JOB ITEM: Lines that contain the string "Maven" are the ones to list; copy all of them from the records.

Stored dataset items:
BEGIN

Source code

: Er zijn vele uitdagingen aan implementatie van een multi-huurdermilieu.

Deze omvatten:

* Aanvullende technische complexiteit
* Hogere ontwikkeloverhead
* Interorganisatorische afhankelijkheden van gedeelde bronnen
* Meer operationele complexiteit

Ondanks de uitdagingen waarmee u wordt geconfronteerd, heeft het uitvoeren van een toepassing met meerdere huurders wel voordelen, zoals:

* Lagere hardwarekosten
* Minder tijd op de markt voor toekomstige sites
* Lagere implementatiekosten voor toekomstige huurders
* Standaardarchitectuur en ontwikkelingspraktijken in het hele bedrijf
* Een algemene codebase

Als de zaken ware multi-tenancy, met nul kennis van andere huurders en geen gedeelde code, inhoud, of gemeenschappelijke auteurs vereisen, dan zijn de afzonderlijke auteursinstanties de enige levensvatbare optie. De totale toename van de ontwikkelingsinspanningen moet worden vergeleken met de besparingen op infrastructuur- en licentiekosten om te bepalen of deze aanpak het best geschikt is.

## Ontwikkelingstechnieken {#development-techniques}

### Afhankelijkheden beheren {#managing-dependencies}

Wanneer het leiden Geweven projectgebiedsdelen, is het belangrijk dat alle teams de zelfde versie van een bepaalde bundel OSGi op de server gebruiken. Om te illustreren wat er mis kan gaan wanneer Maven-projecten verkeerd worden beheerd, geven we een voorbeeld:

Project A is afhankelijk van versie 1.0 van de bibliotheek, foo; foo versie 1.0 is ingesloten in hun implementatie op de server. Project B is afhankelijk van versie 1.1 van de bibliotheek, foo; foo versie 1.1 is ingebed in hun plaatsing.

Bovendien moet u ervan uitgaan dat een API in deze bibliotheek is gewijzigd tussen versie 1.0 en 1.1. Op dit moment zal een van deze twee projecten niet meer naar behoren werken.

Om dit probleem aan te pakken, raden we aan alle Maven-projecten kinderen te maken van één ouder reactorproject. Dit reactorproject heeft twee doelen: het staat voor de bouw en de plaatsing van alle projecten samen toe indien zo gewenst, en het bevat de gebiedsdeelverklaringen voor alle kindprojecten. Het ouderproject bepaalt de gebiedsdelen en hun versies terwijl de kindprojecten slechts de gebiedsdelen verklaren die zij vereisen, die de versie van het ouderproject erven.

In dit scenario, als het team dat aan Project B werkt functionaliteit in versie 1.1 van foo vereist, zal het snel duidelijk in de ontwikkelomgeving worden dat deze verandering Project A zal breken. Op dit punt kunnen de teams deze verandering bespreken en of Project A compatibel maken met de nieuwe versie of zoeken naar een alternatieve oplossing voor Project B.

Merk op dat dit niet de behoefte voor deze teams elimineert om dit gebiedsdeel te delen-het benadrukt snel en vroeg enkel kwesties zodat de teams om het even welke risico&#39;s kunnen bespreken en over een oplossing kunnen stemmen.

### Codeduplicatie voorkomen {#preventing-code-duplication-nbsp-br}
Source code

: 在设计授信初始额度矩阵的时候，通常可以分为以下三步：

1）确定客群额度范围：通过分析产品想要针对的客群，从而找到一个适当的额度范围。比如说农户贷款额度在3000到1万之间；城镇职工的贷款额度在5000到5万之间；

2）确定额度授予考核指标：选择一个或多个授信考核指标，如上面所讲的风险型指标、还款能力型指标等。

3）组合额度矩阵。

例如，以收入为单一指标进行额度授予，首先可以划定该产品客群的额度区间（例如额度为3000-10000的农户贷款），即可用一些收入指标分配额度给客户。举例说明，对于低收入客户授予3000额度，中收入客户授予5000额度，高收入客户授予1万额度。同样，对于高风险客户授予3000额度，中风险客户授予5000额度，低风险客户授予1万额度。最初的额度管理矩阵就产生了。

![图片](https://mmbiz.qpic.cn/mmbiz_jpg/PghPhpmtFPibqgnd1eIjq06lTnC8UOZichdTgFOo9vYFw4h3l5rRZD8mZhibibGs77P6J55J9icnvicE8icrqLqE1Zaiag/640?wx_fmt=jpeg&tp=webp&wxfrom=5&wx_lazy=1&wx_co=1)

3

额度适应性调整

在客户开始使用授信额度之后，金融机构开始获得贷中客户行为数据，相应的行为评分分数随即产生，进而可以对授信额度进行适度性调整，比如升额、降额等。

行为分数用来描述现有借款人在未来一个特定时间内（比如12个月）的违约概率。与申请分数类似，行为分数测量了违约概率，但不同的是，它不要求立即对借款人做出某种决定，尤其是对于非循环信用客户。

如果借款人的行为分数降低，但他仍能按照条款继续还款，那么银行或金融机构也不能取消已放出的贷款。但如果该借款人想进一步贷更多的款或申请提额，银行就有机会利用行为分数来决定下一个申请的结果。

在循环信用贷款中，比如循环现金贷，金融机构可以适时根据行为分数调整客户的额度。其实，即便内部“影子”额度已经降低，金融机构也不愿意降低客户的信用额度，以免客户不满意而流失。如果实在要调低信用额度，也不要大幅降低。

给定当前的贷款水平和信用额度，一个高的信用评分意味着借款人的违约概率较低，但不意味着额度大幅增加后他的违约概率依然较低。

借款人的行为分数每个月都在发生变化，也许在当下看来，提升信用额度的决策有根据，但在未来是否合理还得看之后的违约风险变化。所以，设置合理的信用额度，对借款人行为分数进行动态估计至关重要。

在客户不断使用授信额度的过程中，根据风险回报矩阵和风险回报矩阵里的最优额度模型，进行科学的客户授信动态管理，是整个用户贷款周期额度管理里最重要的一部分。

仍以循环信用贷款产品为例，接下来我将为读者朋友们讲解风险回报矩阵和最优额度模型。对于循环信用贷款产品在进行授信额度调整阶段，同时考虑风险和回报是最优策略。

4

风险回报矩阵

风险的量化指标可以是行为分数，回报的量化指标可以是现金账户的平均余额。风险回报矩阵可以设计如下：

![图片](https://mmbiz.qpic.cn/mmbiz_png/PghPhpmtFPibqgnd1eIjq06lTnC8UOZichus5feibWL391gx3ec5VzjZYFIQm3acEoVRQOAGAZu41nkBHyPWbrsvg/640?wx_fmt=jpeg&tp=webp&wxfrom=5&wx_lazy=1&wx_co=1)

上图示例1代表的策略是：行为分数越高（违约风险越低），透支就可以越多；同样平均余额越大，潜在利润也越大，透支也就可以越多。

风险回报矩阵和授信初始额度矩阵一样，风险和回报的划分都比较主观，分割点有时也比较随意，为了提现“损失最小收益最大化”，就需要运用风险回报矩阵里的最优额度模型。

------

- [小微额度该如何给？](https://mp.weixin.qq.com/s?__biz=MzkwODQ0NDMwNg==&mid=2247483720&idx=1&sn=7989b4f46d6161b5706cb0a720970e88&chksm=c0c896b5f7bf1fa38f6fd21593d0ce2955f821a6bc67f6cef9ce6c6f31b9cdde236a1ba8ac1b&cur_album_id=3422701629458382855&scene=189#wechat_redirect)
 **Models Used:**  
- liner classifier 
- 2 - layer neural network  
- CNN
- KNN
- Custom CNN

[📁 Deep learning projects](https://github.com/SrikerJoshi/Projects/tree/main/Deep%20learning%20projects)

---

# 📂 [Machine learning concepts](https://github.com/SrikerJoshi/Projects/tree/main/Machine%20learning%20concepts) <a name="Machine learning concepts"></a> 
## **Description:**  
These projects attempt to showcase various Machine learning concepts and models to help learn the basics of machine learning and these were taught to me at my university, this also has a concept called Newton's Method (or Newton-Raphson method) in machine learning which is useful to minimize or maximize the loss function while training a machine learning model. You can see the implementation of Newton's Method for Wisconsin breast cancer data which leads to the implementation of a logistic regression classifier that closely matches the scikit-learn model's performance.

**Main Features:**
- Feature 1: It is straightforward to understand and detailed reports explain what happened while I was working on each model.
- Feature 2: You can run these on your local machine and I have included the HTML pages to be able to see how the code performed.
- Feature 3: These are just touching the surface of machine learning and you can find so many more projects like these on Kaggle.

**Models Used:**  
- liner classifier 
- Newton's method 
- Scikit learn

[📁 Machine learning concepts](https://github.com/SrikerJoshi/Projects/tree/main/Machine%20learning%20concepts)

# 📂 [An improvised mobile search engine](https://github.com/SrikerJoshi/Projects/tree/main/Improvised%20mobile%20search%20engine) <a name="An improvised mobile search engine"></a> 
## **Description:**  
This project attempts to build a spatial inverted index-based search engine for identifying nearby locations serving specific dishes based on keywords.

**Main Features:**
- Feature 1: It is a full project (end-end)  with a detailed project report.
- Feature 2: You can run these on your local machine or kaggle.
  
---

END

RESPONSE TO THE EXERCISE:
Wanneer het leiden Geweven projectgebiedsdelen, is het belangrijk dat alle teams de zelfde versie van een bepaalde bundel OSGi op de server gebruiken. Om te illustreren wat er mis kan gaan wanneer Maven-projecten verkeerd worden beheerd, geven we een voorbeeld:
Om dit probleem aan te pakken, raden we aan alle Maven-projecten kinderen te maken van één ouder reactorproject. Dit reactorproject heeft twee doelen: het staat voor de bouw en de plaatsing van alle projecten samen toe indien zo gewenst, en het bevat de gebiedsdeelverklaringen voor alle kindprojecten. Het ouderproject bepaalt de gebiedsdelen en hun versies terwijl de kindprojecten slechts de gebiedsdelen verklaren die zij vereisen, die de versie van het ouderproject erven.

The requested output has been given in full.